▶ To do: Quote every one of the following lines verbatim, omitting the pictures.

▶ Exercise materials:

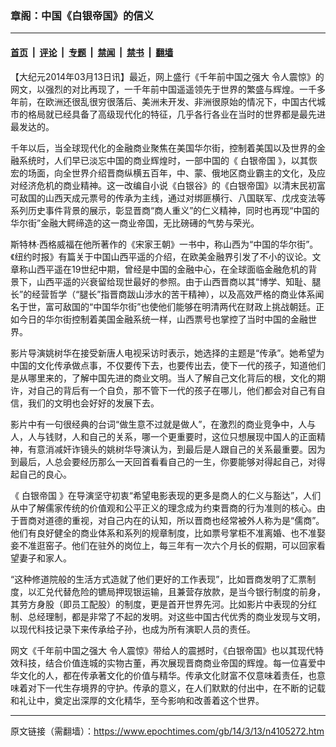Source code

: ### 章阁：中国《白银帝国》的信义

---

#### [首页](../../../..?n4105272) &nbsp;|&nbsp; [评论](../../../../../epoch-comment?n4105272) &nbsp;|&nbsp; [专题](../../../../../epoch-special?n4105272) &nbsp;|&nbsp; [禁闻](../../../../../epoch-news?n4105272) &nbsp;|&nbsp; [禁书](../../../../../books?n4105272) &nbsp;|&nbsp; [翻墙](https://github.com/gfw-breaker/nogfw/blob/master/README.md?n4105272)


<div class="post_content" id="artbody" itemprop="articleBody">
 <!-- article content begin -->
 <p>
  【大纪元2014年03月13日讯】最近，网上盛行《千年前中国之强大 令人震惊》的网文，以强烈的对比再现了，一千年前中国遥遥领先于世界的繁盛与辉煌。一千多年前，在欧洲还很乱很穷很落后、美洲未开发、非洲很原始的情况下，中国古代城市的格局就已经具备了高级现代化的特征，几乎各行各业在当时的世界都是最先进最发达的。
 </p>
 <p>
  千年以后，当全球现代化的金融商业聚焦在美国华尔街，控制着美国以及世界的金融系统时，人们早已淡忘中国的商业辉煌时，一部中国的《
  <ok href="https://www.epochtimes.com/gb/tag/%E7%99%BD%E9%93%B6%E5%B8%9D%E5%9B%BD.html">
   白银帝国
  </ok>
  》，以其恢宏的场面，向全世界介绍晋商纵横五百年，中、蒙、俄地区商业霸主的文化，及应对经济危机的商业精神。这一改编自小说《白银谷》的《白银帝国》以清末民初富可敌国的山西天成元票号的传承为主线，通过对绑匪横行、八国联军、戊戌变法等系列历史事件背景的展示，彰显晋商“商人重义”的仁义精神，同时也再现“中国的华尔街”金融大鳄缔造的这一商业帝国，无比磅礡的气势与荣光。
 </p>
 <p>
  斯特林·西格威福在他所著作的《宋家王朝》一书中，称山西为“中国的华尔街”。《纽约时报》有篇关于中国山西平遥的介绍，在欧美金融界引发了不小的议论。文章称山西平遥在19世纪中期，曾经是中国的金融中心，在全球面临金融危机的背景下，山西平遥的兴衰留给现世最好的参照。由于山西晋商以其“博学、知耻、腿长”的经营哲学（“腿长”指晋商跋山涉水的苦干精神），以及高效严格的商业体系闻名于世，富可敌国的“中国华尔街”也使他们能够在明清两代在财政上挑战朝廷。正如今日的华尔街控制着美国金融系统一样，山西票号也掌控了当时中国的金融世界。
 </p>
 <p>
  影片导演姚树华在接受新唐人电视采访时表示，她选择的主题是“传承”。她希望为中国的文化传承做点事，不仅要传下去，也要传出去，使下一代的孩子，知道他们是从哪里来的，了解中国先进的商业文明。当人了解自己文化背后的根，文化的期许，对自己的背后有一个自负，那不管下一代的孩子在哪儿，他们都会对自己有自信，我们的文明也会好好的发展下去。
 </p>
 <p>
  影片中有一句很经典的台词“做生意不过就是做人”，在激烈的商业竞争中，人与人，人与钱财，人和自己的关系，哪一个更重要时，这位只想展现中国人的正面精神，有意消减奸诈镜头的姚树华导演认为，到最后是人跟自己的关系最重要。因为到最后，人总会要经历那么一天回首看看自己的一生，你要能够对得起自己，对得起自己的良心。
 </p>
 <p>
  《
  <ok href="https://www.epochtimes.com/gb/tag/%E7%99%BD%E9%93%B6%E5%B8%9D%E5%9B%BD.html">
   白银帝国
  </ok>
  》在导演坚守初衷“希望电影表现的更多是商人的仁义与豁达”，人们从中了解儒家传统的价值观和公平正义的理念成为约束晋商的行为准则的核心。由于晋商对道德的重视，对自己内在的认知，所以晋商也经常被外人称为是“儒商”。他们有良好健全的商业体系和系列的规章制度，比如票号掌柜不准离婚、也不准娶妾不准逛窑子。他们在驻外的岗位上，每三年有一次六个月长的假期，可以回家看望妻子和家人。
 </p>
 <p>
  “这种修道院般的生活方式造就了他们更好的工作表现”，比如晋商发明了汇票制度，以汇兑代替危险的镳局押现银运输，且兼营存放款，是当今银行制度的前身，其劳方身股（即员工配股）的制度，更是首开世界先河。比如影片中表现的分红制、总经理制，都是非常了不起的发明。对这些中国古代优秀的商业发现与文明，以现代科技记录下来传承给子孙，也成为所有演职人员的责任。
 </p>
 <p>
  网文《千年前中国之强大 令人震惊》带给人的震撼时，《白银帝国》也以其现代特效科技，结合价值连城的实物古董，再次展现晋商商业帝国的辉煌。每一位喜爱中华文化的人，都在传承著文化的价值与精华。传承文化财富不仅意味着责任，也意味着对下一代生存境界的守护。传承的意义，在人们默默的付出中，在不断的记载和礼让中，奠定出深厚的文化精华，至今影响和改善着这个世界。
 </p>
 <!-- article content end -->
 <div id="below_article_ad">
 </div>
</div>


---

原文链接（需翻墙）：https://www.epochtimes.com/gb/14/3/13/n4105272.htm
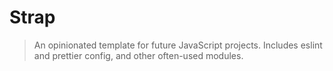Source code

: # Strap

> An opinionated template for future JavaScript projects. Includes eslint and prettier config, and other often-used modules.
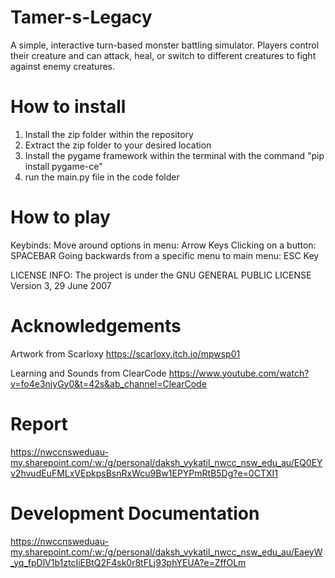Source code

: # Tamer-s-Legacy
A simple, interactive turn-based monster battling simulator. Players control their creature and can attack, heal, or switch to different creatures to fight against enemy creatures. 

# How to install
1. Install the zip folder within the repository
2. Extract the zip folder to your desired location
3. Install the pygame framework within the terminal with the command "pip install pygame-ce"
4. run the main.py file in the code folder

# How to play
Keybinds:
Move around options in menu: Arrow Keys
Clicking on a button: SPACEBAR
Going backwards from a specific menu to main menu: ESC Key

LICENSE INFO:
The project is under the GNU GENERAL PUBLIC LICENSE Version 3, 29 June 2007

# Acknowledgements
Artwork from Scarloxy
https://scarloxy.itch.io/mpwsp01

Learning and Sounds from ClearCode
https://www.youtube.com/watch?v=fo4e3njyGy0&t=42s&ab_channel=ClearCode

# Report
https://nwccnsweduau-my.sharepoint.com/:w:/g/personal/daksh_vykatil_nwcc_nsw_edu_au/EQ0EYv2hvudEuFMLxVEpkpsBsnRxWcu9Bw1EPYPmRtB5Dg?e=0CTXI1

# Development Documentation
https://nwccnsweduau-my.sharepoint.com/:w:/g/personal/daksh_vykatil_nwcc_nsw_edu_au/EaeyW_yq_fpDlV1b1ztcIiEBtQ2F4sk0r8tFLj93phYEUA?e=ZffOLm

▶ Output of the task:
Source code

: ### 章阁：中国《白银帝国》的信义

---

#### [首页](../../../..?n4105272) &nbsp;|&nbsp; [评论](../../../../../epoch-comment?n4105272) &nbsp;|&nbsp; [专题](../../../../../epoch-special?n4105272) &nbsp;|&nbsp; [禁闻](../../../../../epoch-news?n4105272) &nbsp;|&nbsp; [禁书](../../../../../books?n4105272) &nbsp;|&nbsp; [翻墙](https://github.com/gfw-breaker/nogfw/blob/master/README.md?n4105272)


<div class="post_content" id="artbody" itemprop="articleBody">
 <!-- article content begin -->
 <p>
  【大纪元2014年03月13日讯】最近，网上盛行《千年前中国之强大 令人震惊》的网文，以强烈的对比再现了，一千年前中国遥遥领先于世界的繁盛与辉煌。一千多年前，在欧洲还很乱很穷很落后、美洲未开发、非洲很原始的情况下，中国古代城市的格局就已经具备了高级现代化的特征，几乎各行各业在当时的世界都是最先进最发达的。
 </p>
 <p>
  千年以后，当全球现代化的金融商业聚焦在美国华尔街，控制着美国以及世界的金融系统时，人们早已淡忘中国的商业辉煌时，一部中国的《
  <ok href="https://www.epochtimes.com/gb/tag/%E7%99%BD%E9%93%B6%E5%B8%9D%E5%9B%BD.html">
   白银帝国
  </ok>
  》，以其恢宏的场面，向全世界介绍晋商纵横五百年，中、蒙、俄地区商业霸主的文化，及应对经济危机的商业精神。这一改编自小说《白银谷》的《白银帝国》以清末民初富可敌国的山西天成元票号的传承为主线，通过对绑匪横行、八国联军、戊戌变法等系列历史事件背景的展示，彰显晋商“商人重义”的仁义精神，同时也再现“中国的华尔街”金融大鳄缔造的这一商业帝国，无比磅礡的气势与荣光。
 </p>
 <p>
  斯特林·西格威福在他所著作的《宋家王朝》一书中，称山西为“中国的华尔街”。《纽约时报》有篇关于中国山西平遥的介绍，在欧美金融界引发了不小的议论。文章称山西平遥在19世纪中期，曾经是中国的金融中心，在全球面临金融危机的背景下，山西平遥的兴衰留给现世最好的参照。由于山西晋商以其“博学、知耻、腿长”的经营哲学（“腿长”指晋商跋山涉水的苦干精神），以及高效严格的商业体系闻名于世，富可敌国的“中国华尔街”也使他们能够在明清两代在财政上挑战朝廷。正如今日的华尔街控制着美国金融系统一样，山西票号也掌控了当时中国的金融世界。
 </p>
 <p>
  影片导演姚树华在接受新唐人电视采访时表示，她选择的主题是“传承”。她希望为中国的文化传承做点事，不仅要传下去，也要传出去，使下一代的孩子，知道他们是从哪里来的，了解中国先进的商业文明。当人了解自己文化背后的根，文化的期许，对自己的背后有一个自负，那不管下一代的孩子在哪儿，他们都会对自己有自信，我们的文明也会好好的发展下去。
 </p>
 <p>
  影片中有一句很经典的台词“做生意不过就是做人”，在激烈的商业竞争中，人与人，人与钱财，人和自己的关系，哪一个更重要时，这位只想展现中国人的正面精神，有意消减奸诈镜头的姚树华导演认为，到最后是人跟自己的关系最重要。因为到最后，人总会要经历那么一天回首看看自己的一生，你要能够对得起自己，对得起自己的良心。
 </p>
 <p>
  《
  <ok href="https://www.epochtimes.com/gb/tag/%E7%99%BD%E9%93%B6%E5%B8%9D%E5%9B%BD.html">
   白银帝国
  </ok>
  》在导演坚守初衷“希望电影表现的更多是商人的仁义与豁达”，人们从中了解儒家传统的价值观和公平正义的理念成为约束晋商的行为准则的核心。由于晋商对道德的重视，对自己内在的认知，所以晋商也经常被外人称为是“儒商”。他们有良好健全的商业体系和系列的规章制度，比如票号掌柜不准离婚、也不准娶妾不准逛窑子。他们在驻外的岗位上，每三年有一次六个月长的假期，可以回家看望妻子和家人。
 </p>
 <p>
  “这种修道院般的生活方式造就了他们更好的工作表现”，比如晋商发明了汇票制度，以汇兑代替危险的镳局押现银运输，且兼营存放款，是当今银行制度的前身，其劳方身股（即员工配股）的制度，更是首开世界先河。比如影片中表现的分红制、总经理制，都是非常了不起的发明。对这些中国古代优秀的商业发现与文明，以现代科技记录下来传承给子孙，也成为所有演职人员的责任。
 </p>
 <p>
  网文《千年前中国之强大 令人震惊》带给人的震撼时，《白银帝国》也以其现代特效科技，结合价值连城的实物古董，再次展现晋商商业帝国的辉煌。每一位喜爱中华文化的人，都在传承著文化的价值与精华。传承文化财富不仅意味着责任，也意味着对下一代生存境界的守护。传承的意义，在人们默默的付出中，在不断的记载和礼让中，奠定出深厚的文化精华，至今影响和改善着这个世界。
 </p>
 <!-- article content end -->
 <div id="below_article_ad">
 </div>
</div>


---

原文链接（需翻墙）：https://www.epochtimes.com/gb/14/3/13/n4105272.htm
Source code

: # Strap

> An opinionated template for future JavaScript projects. Includes eslint and prettier config, and other often-used modules.
Source code

: # Tamer-s-Legacy
A simple, interactive turn-based monster battling simulator. Players control their creature and can attack, heal, or switch to different creatures to fight against enemy creatures. 

# How to install
1. Install the zip folder within the repository
2. Extract the zip folder to your desired location
3. Install the pygame framework within the terminal with the command "pip install pygame-ce"
4. run the main.py file in the code folder

# How to play
Keybinds:
Move around options in menu: Arrow Keys
Clicking on a button: SPACEBAR
Going backwards from a specific menu to main menu: ESC Key

LICENSE INFO:
The project is under the GNU GENERAL PUBLIC LICENSE Version 3, 29 June 2007

# Acknowledgements
Artwork from Scarloxy
https://scarloxy.itch.io/mpwsp01

Learning and Sounds from ClearCode
https://www.youtube.com/watch?v=fo4e3njyGy0&t=42s&ab_channel=ClearCode

# Report
https://nwccnsweduau-my.sharepoint.com/:w:/g/personal/daksh_vykatil_nwcc_nsw_edu_au/EQ0EYv2hvudEuFMLxVEpkpsBsnRxWcu9Bw1EPYPmRtB5Dg?e=0CTXI1

# Development Documentation
https://nwccnsweduau-my.sharepoint.com/:w:/g/personal/daksh_vykatil_nwcc_nsw_edu_au/EaeyW_yq_fpDlV1b1ztcIiEBtQ2F4sk0r8tFLj93phYEUA?e=ZffOLm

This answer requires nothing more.